→ 抜粋:
#####

根管治療
むし歯が重症化して、細菌が歯の神経にまで達してしまった場合は、「根管治療」という神経の治療が必要になります。
根管治療では、根管内から感染した歯の神経を取り除いた後、根管部分を洗浄・消毒したうえで、薬剤を充填して細菌が再び増殖しないようにします。
根管治療は、歯を抜歯することなく歯を保存するための重要な治療法です。
高度な技術を必要とする難易度の高い治療ですが、これをしっかり行うことで、重症化したむし歯も抜かずに残すことができるのです。
根管治療の成功率
現在、日本における保険診療内の根管治療では使える道具に制限があり、日本の歯科医院での根管治療の成功率は約50%と言われています。
これは海外での治療の成功率90%と比べてかなり低い数字です。
成功率を上げるためのポイント
ラバーダム
根管治療を成功させるのに最も重要なことは、細菌の感染を防ぐことです。
実は、唾液の中にはさまざまな細菌や目に見えない汚れが含まれており、根管治療中は常にその細菌が根管内に入っていくリスクにさらされている状態です。
そのリスクから歯を守るためには、ラバーダムと呼ばれる薄いゴムのシートをかぶせ、根管内に唾液が侵入しないように対策する必要があります。特に下の奥歯は唾液が入りやすいため、ラバーダムが有効です。
ニッケルチタンファイル(NiTiファイル)
ニッケルチタンファイル(NiTiファイル)とは、柔軟性が高くさまざまな形状の根管に対して適切な処置を行うことができる治療器具です。

#####

→ 取り組む課題:
**1.** 根管治療の文章から、「成功率を上げるためのポイント」で始まり「うことができる治療器具です。」で終わる部分を、一字も変えずに引用してください。
**2.** 根管治療の文章では、治療中にラバーダムを使う理由をどう説明していますか。1〜3文で答えてください。

→ 渡された記録:

#####

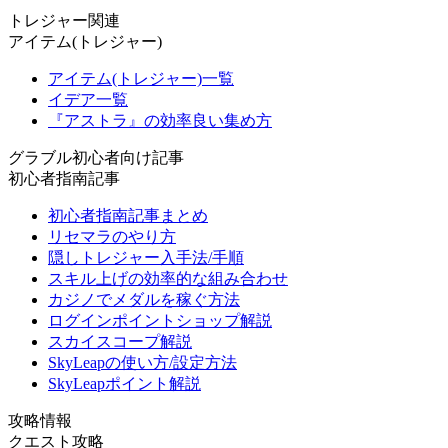
トレジャー関連
アイテム(トレジャー)
アイテム(トレジャー)一覧
イデア一覧
『アストラ』の効率良い集め方
グラブル初心者向け記事
初心者指南記事
初心者指南記事まとめ
リセマラのやり方
隠しトレジャー入手法/手順
スキル上げの効率的な組み合わせ
カジノでメダルを稼ぐ方法
ログインポイントショップ解説
スカイスコープ解説
SkyLeapの使い方/設定方法
SkyLeapポイント解説
攻略情報
クエスト攻略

#####

→ 練習の答え:
**1.**
成功率を上げるためのポイント
ラバーダム
根管治療を成功させるのに最も重要なことは、細菌の感染を防ぐことです。
実は、唾液の中にはさまざまな細菌や目に見えない汚れが含まれており、根管治療中は常にその細菌が根管内に入っていくリスクにさらされている状態です。
そのリスクから歯を守るためには、ラバーダムと呼ばれる薄いゴムのシートをかぶせ、根管内に唾液が侵入しないように対策する必要があります。特に下の奥歯は唾液が入りやすいため、ラバーダムが有効です。
ニッケルチタンファイル(NiTiファイル)
ニッケルチタンファイル(NiTiファイル)とは、柔軟性が高くさまざまな形状の根管に対して適切な処置を行うことができる治療器具です。

**2.** 唾液にはさまざまな細菌や目に見えない汚れが含まれていて、根管治療中は常にその細菌が根管内に入るリスクにさらされているからです。ラバーダムという薄いゴムのシートをかぶせると、根管内に唾液が入るのを防げます。根管治療を成功させるのに最も重要なのは、細菌の感染を防ぐことだとされています。